『サンタクルス病院の歴史』=邦訳版の出版式典を開催=刊行の貢献者を表彰

左から、二宮氏、中前総領事、柳下さん、若松さん、石川理事長、神代さん、永井専務理事、金兼さん

左から、二宮氏、中前総領事、柳下さん、若松さん、石川理事長、神代さん、永井専務理事、金兼さん

 「旧日本病院の歴史を日本語で」――サンタクルス日伯慈善協会(石川ヘナト理事長)は4月25日夜、『サンタクルス病院の歴史』の出版記念式典を、サンパウロ市リベルダーデ区文協ビル9階で開催した。本書は16年4月に刊行された『Historia do Hospital Santa Cruz』の日本語版。旧日本病院の歴史をまとめた日本語出版物は今までなかったという。

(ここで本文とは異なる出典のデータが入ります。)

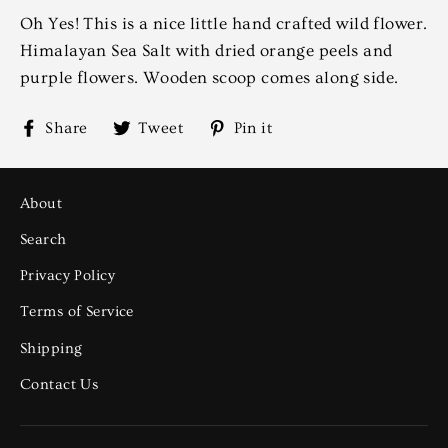
Oh Yes! This is a nice little hand crafted wild flower.
Himalayan Sea Salt with dried orange peels and
purple flowers. Wooden scoop comes along side.
Share
Tweet
Pin
Share
Tweet
Pin it
on
on
on
Facebook
Twitter
Pinterest
About
Search
Privacy Policy
Terms of Service
Shipping
Contact Us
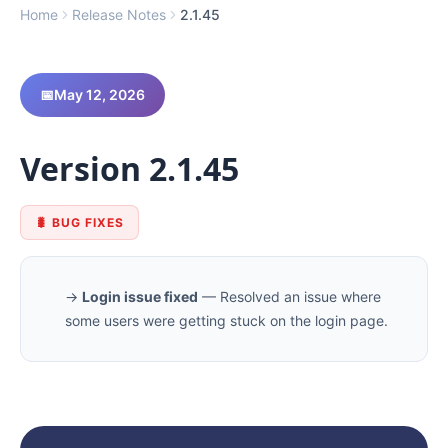
Home
Release Notes
2.1.45
Log In
📅
May 12, 2026
Schedule Demo
Version 2.1.45
🐛 BUG FIXES
→
Login issue fixed
— Resolved an issue where
some users were getting stuck on the login page.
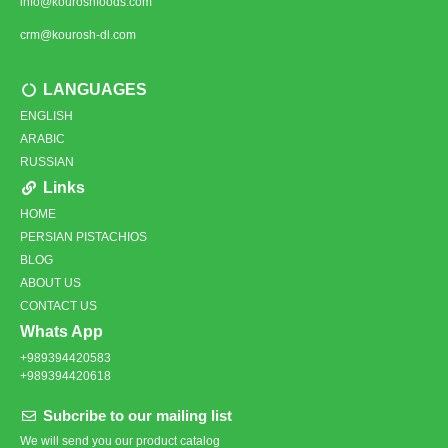
info@kouroshfoods.com
crm@kourosh-dl.com
LANGUAGES
ENGLISH
ARABIC
RUSSIAN
Links
HOME
PERSIAN PISTACHIOS
BLOG
ABOUT US
CONTACT US
Whats App
+989394420583
+989394420618
Subcribe to our mailing list
We will send you our product catalog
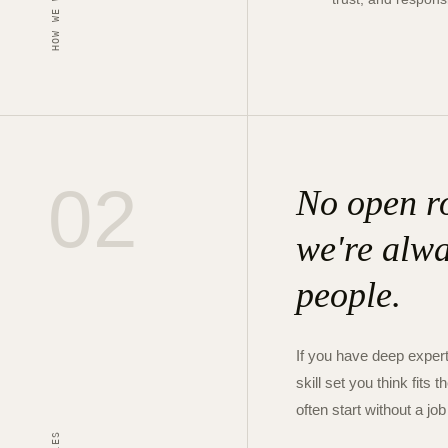
HOW WE WORK
02
No open ro
we're alwa
people.
If you have deep expert
skill set you think fit
often start without a job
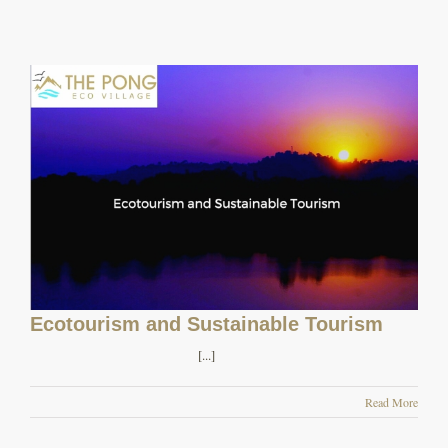
Ecotourism and Sustainable Tourism
[...]
Read More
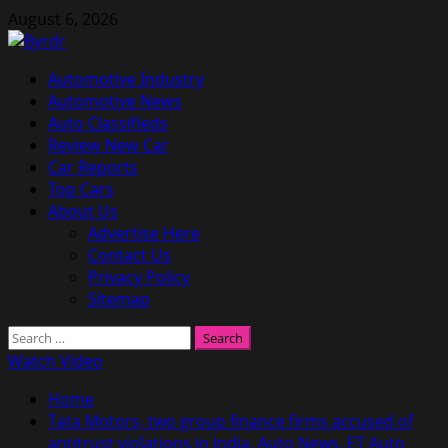
Skip
August 6, 2026
to
content
Primary
Automotive Industry
Menu
Automotive News
Auto Classifieds
Review New Car
Car Reports
Top Cars
About Us
Advertise Here
Contact Us
Privacy Policy
Sitemap
Search
for:
Watch Video
Home
Tata Motors, two group finance firms accused of
antitrust violations in India, Auto News, ET Auto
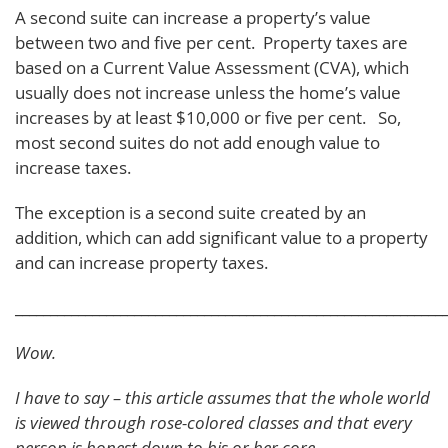
A second suite can increase a property’s value
between two and five per cent. Property taxes are
based on a Current Value Assessment (CVA), which
usually does not increase unless the home’s value
increases by at least $10,000 or five per cent. So,
most second suites do not add enough value to
increase taxes.
The exception is a second suite created by an
addition, which can add significant value to a property
and can increase property taxes.
_____________________________________________________________
Wow.
I have to say – this article assumes that the whole world
is viewed through rose-colored classes and that every
person is honest down to his or her core.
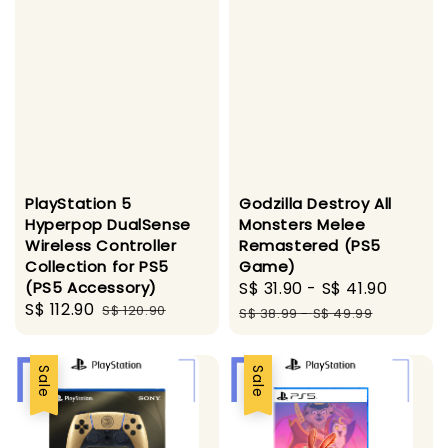
PlayStation 5
Godzilla Destroy All
Hyperpop DualSense
Monsters Melee
Wireless Controller
Remastered (PS5
Collection for PS5
Game)
(PS5 Accessory)
Sale
S$ 31.90
-
S$ 41.90
Regul
Sale
S$ 112.90
Regular
S$ 120.90
price
price
S$ 38.99
-
S$ 49.99
price
price
Sale
Sale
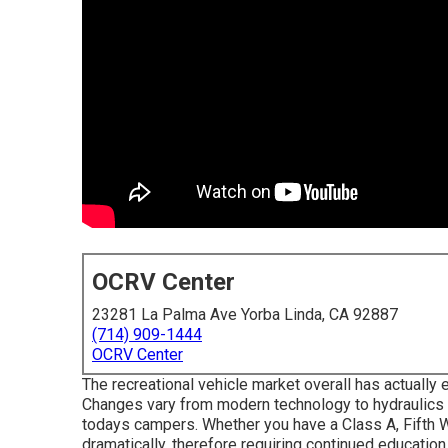
OCRV Center
23281 La Palma Ave Yorba Linda, CA 92887
(714) 909-1444
OCRV Center
The recreational vehicle market overall has actually
Changes vary from modern technology to hydraulics a
todays campers. Whether you have a Class A, Fifth W
dramatically, therefore requiring continued education 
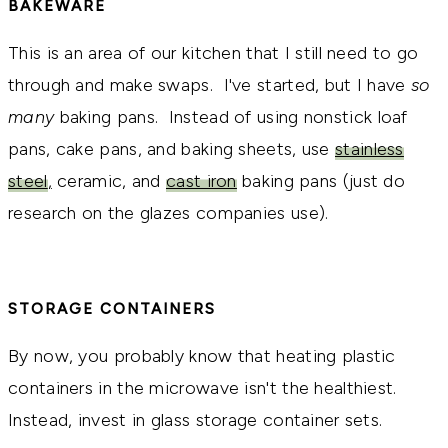
BAKEWARE
This is an area of our kitchen that I still need to go
through and make swaps. I've started, but I have
so
many
baking pans. Instead of using nonstick loaf
pans, cake pans, and baking sheets, use
stainless
steel
,
ceramic, and
cast iron
baking pans (just do
research on the glazes companies use).
STORAGE CONTAINERS
By now, you probably know that heating plastic
containers in the microwave isn't the healthiest.
Instead, invest in glass storage container sets.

 日本病院の落成式は1939年4月29日、天長節(昭和天皇の誕生日)を期して行なわれた。そこから77周年の昨年4月にポ語版が出版され、78周年で日本語版が刊行された。
 出版記念式典には、同協会評議会議長で製作に携わった二宮正人さん、呉屋春美文協会長、中前隆博在聖総領事などが集まり、出版を祝した。
 冒頭の挨拶で石川理事長は関係者への謝意を述べ、「日本の皆様やポルトガル語が理解できない人にも、病院の歴史を読んでもらえるようになり大変光栄だ」と話し、「先人たちの足跡を大事にしつつ、これからも未来に向かっていく」と、将来への想いを語った。
 二宮氏は挨拶で、「当初は3年かかると思ったが、皆の協力があって1年で完成に至った」と明かし、秋篠宮殿下が15年に来伯したときのエピソードとして、「殿下が結核についての歴史を早く読みたいとおっしゃった。だからその章を真っ先に形にした」と翻訳の裏話を語った。
 続いて、呉屋春美文協会長、中前隆博在聖総領事からも祝辞が送られた。ブラジル人尺八奏者のシェン・リベイロ氏による記念演奏ではブラジル音楽がアレンジ演奏され、来場者からは大きな拍手が起こった。
 慶應義塾大学文学部非常勤講師の柳下宙子さん、国外就労者情報援護センターの永井康之専務理事、広島大学からサンパウロ州立総合大学へ留学中の神代貢志さん、金兼文典さんの4人に加え、サンタクルス病院の記念碑へ刻字「絆」を提供した若松孝司さんの計5人へ、感謝状が石川理事長から授与された。
 柳下さんは校閲を担当し、永井氏は二宮氏との共同で翻訳を行なった。神代さんは人名などの固有名詞の確認作業を担い、金兼さんはポ語版からの起訳を作成した。
 同病院は、初期移民が熱帯病でバタバタと斃れる中、当時の内山岩太郎在聖総領事ら功労者の尽力と、昭和天皇の御下賜金が呼び水となり、日本政府機関等の支援を受けて設立された初の日系医療機関だ。
 本書は、1926年の同病院創設の中心になった「同仁会」の設立から、2015年秋篠宮殿下同妃殿下の訪問までを記録した資料的価値の高い一冊となっている。文協ビル内の移民史料館で購入でき、価格は90レ。